»»

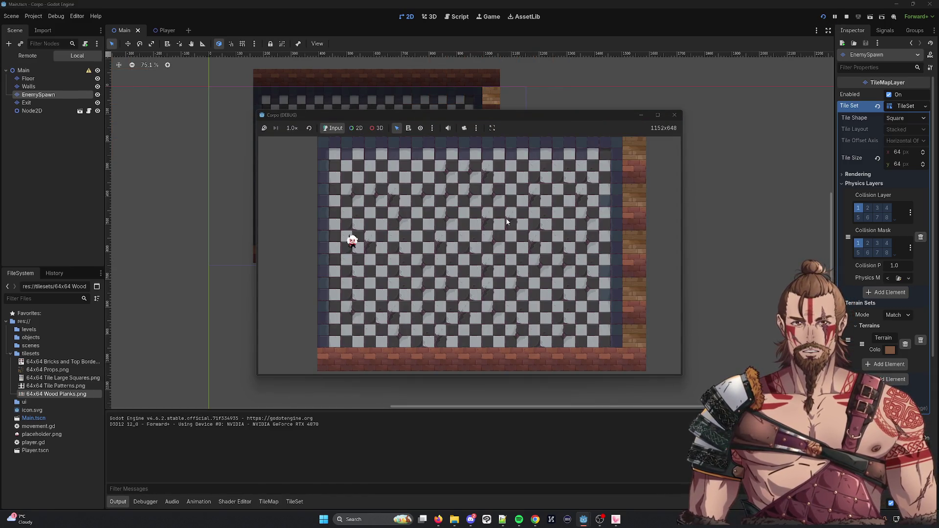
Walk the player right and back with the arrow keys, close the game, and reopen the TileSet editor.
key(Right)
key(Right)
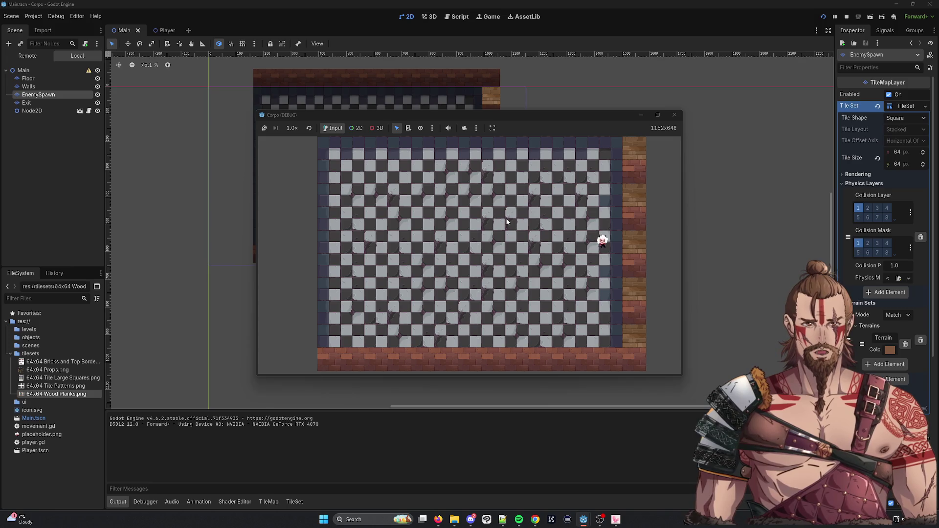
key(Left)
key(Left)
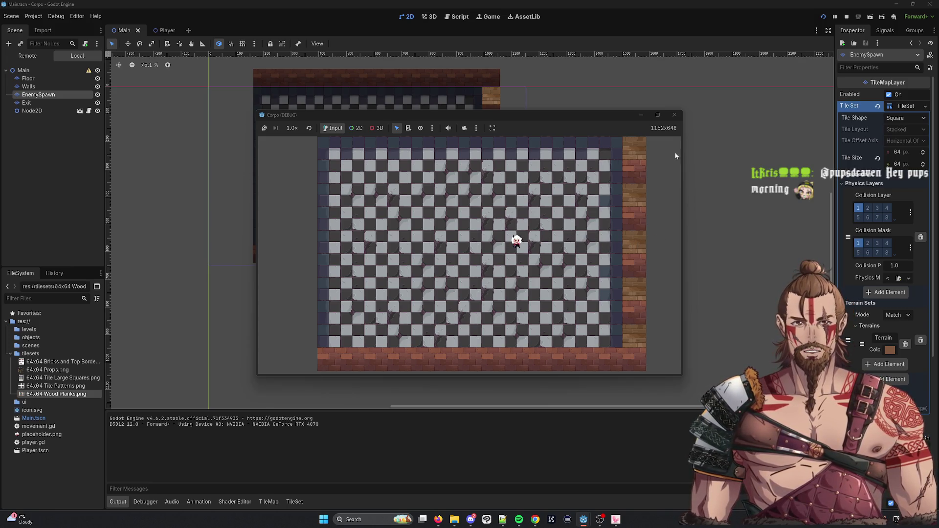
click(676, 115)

««
»»

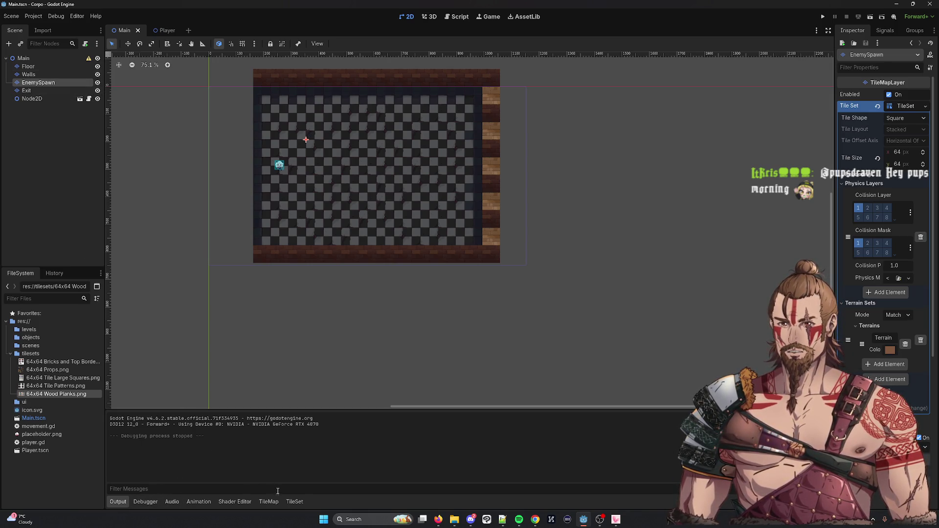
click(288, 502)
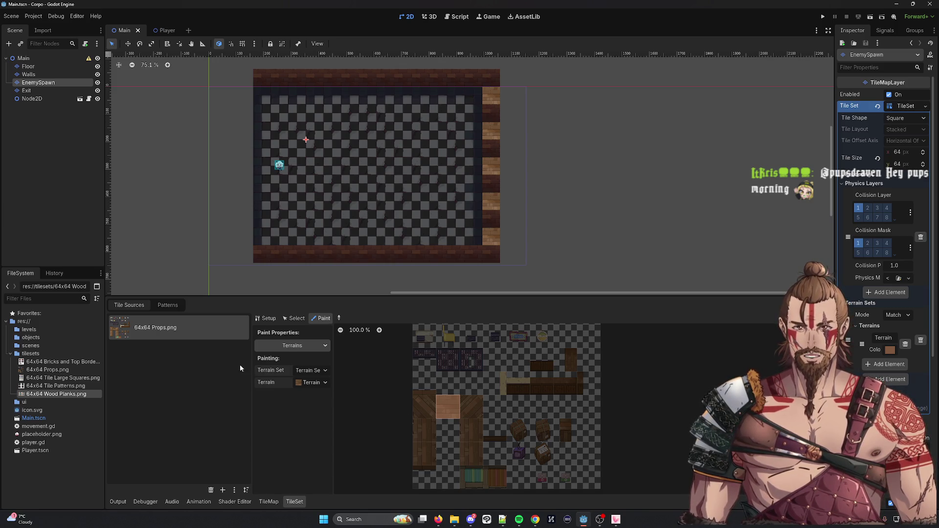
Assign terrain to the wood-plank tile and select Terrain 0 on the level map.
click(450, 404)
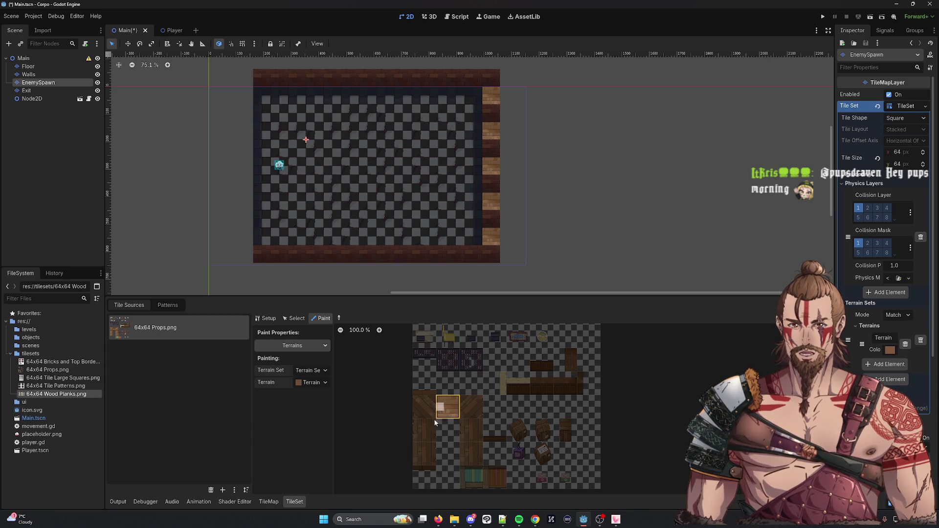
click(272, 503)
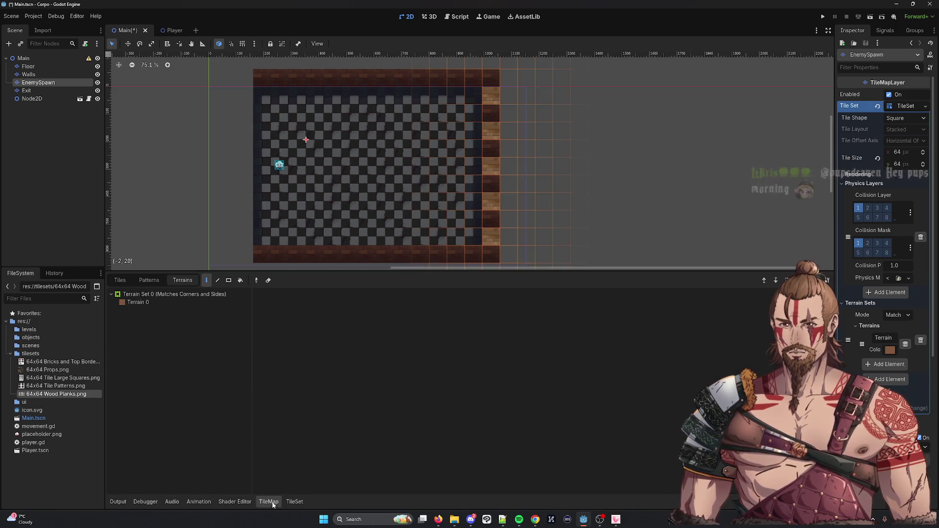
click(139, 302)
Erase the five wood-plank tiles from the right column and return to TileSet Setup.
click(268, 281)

««

- Assignment
Taking the material above, give again exactly the lines from the one holding "Assign terrain to" through the one holding "click(268, 281)", with both ends and without pictures.

- Problem solution
Assign terrain to the wood-plank tile and select Terrain 0 on the level map.
click(450, 404)
click(272, 503)
click(139, 302)
Erase the five wood-plank tiles from the right column and return to TileSet Setup.
click(268, 281)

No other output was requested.